Typo: Falco 2.0 in Table 2.

Review #3
Anonymous submitted on 07/Sep/2025
Suggestion:
Reject
Review Comment:

This paper presents an exploration of how open-source LLMs can be integrated into semantic web workflows for entity linking in narrative graphs.
The authors test LLMs in combination with Wikidata SPARQL queries and Wikipedia APIs, in a layered way, showing the incremental contribution of these tools on top of the small LLMs.

The work is rather original as it is the first application of these technologies to narrative graphs. The stepwise refinement shows also the weaknesses of naïve prompting. These informations are not completely new and sort of expected, however, therefore the innovation value is moderate.

About the results obtained, the dataset is limited in size (30 narratives with 330 entities). I understand the justification based on the sample size determination formula to indicate that this subset is sufficient to reproduce the results expected on the larger sample of 454 narratives. However, the provided justification is exclusively statistic. It does not take into account the variability of descriptions in language. Also, despite the indication of three clear groups/types of narratives, it is not said whether the subset of 30 narratives include representants from all groups.

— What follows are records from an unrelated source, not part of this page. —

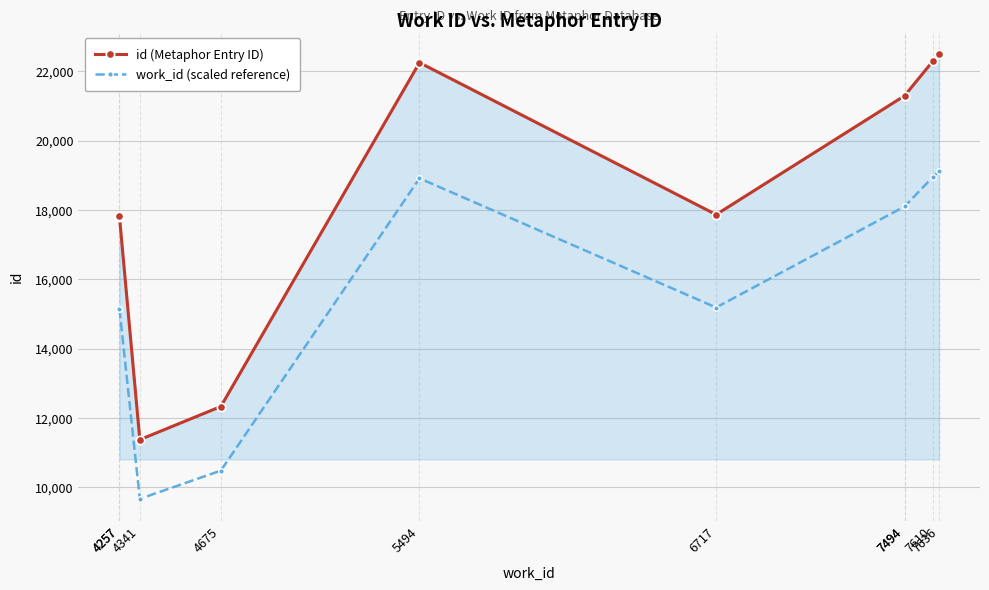

Reading right to left, what are all the values shown in this chart?

id (Metaphor Entry ID): 22484.0	22287.0	21294.0	21293.0	17865.0	22248.0	12329.0	11373.0	17811.0	17805.0
work_id (scaled reference): 19111.4	18944.0	18099.9	18099.0	15185.2	18910.8	10479.6	9667.0	15139.4	15134.2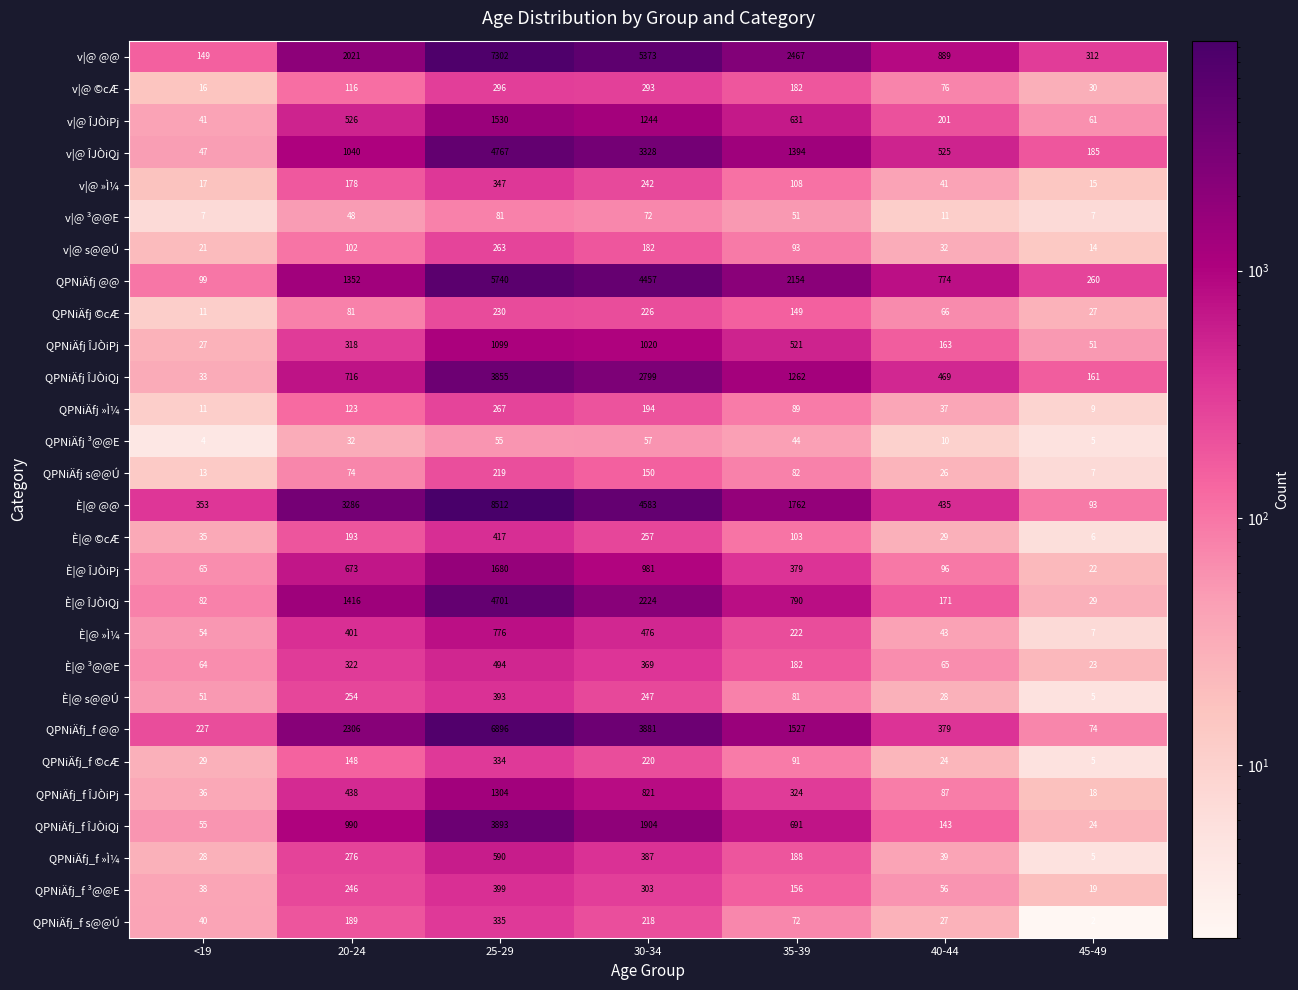

Where does the È|@ s@@Ú series first go above 81?

20-24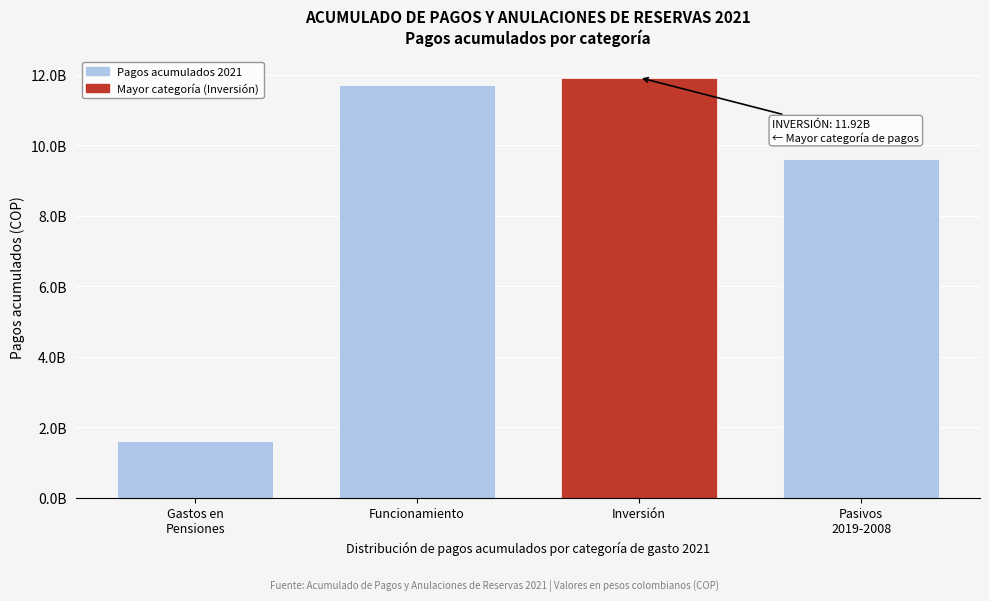

Are the bars horizontal?

No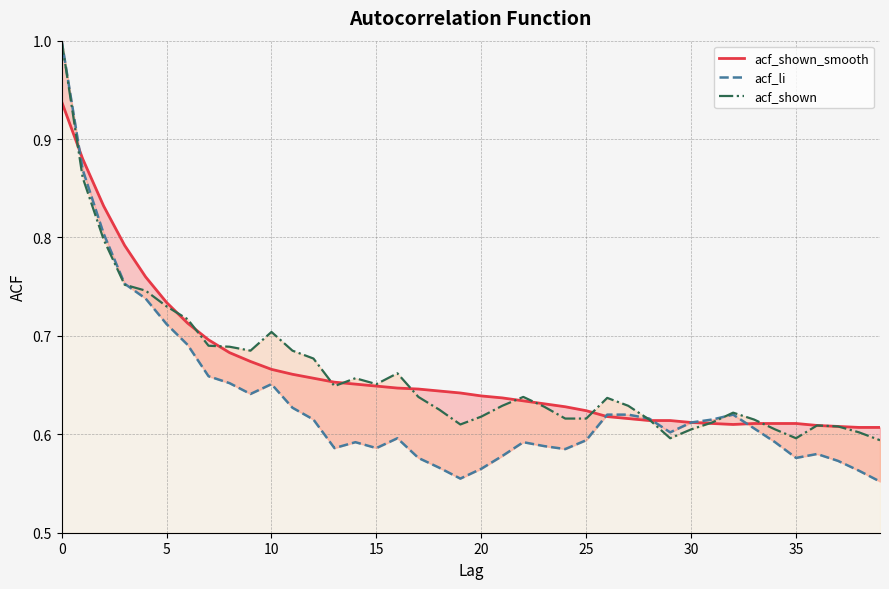

Rank the series by their maximum value, from lowest to highest.

acf_shown_smooth, acf_li, acf_shown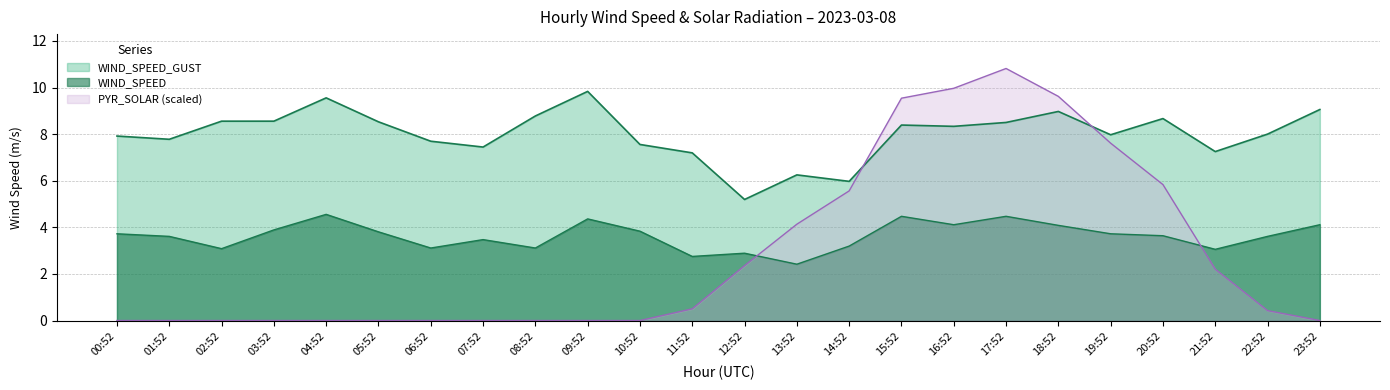

How many distinct data groups are displayed?

3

Looking at the results, considering the 0.05 error margin included by this selection, it is clear that in most tables the F1 is not statistically different for the top 3-4 results, limiting the possibility of interpretation of the results. Some results are quite surprising such as 9b models exceeding the performance of larger ones. A graph linking model size and results would have been useful.

The lack of a comparison with closed models (eg GPT-n) does not allow to appreciate how far are these results from those of larger, commercial models.

The annotation was carried out only by an expert (at least two would be recommended for these tasks).

Note also that the format doesn't seem appropriate to the SWJ style.

In conclusion, given the drawbacks previously listed, it seems that the paper would need a major overhaul with more experiments and dataset re-annotation. It seems too much for a revision, so I'm proposing rejection.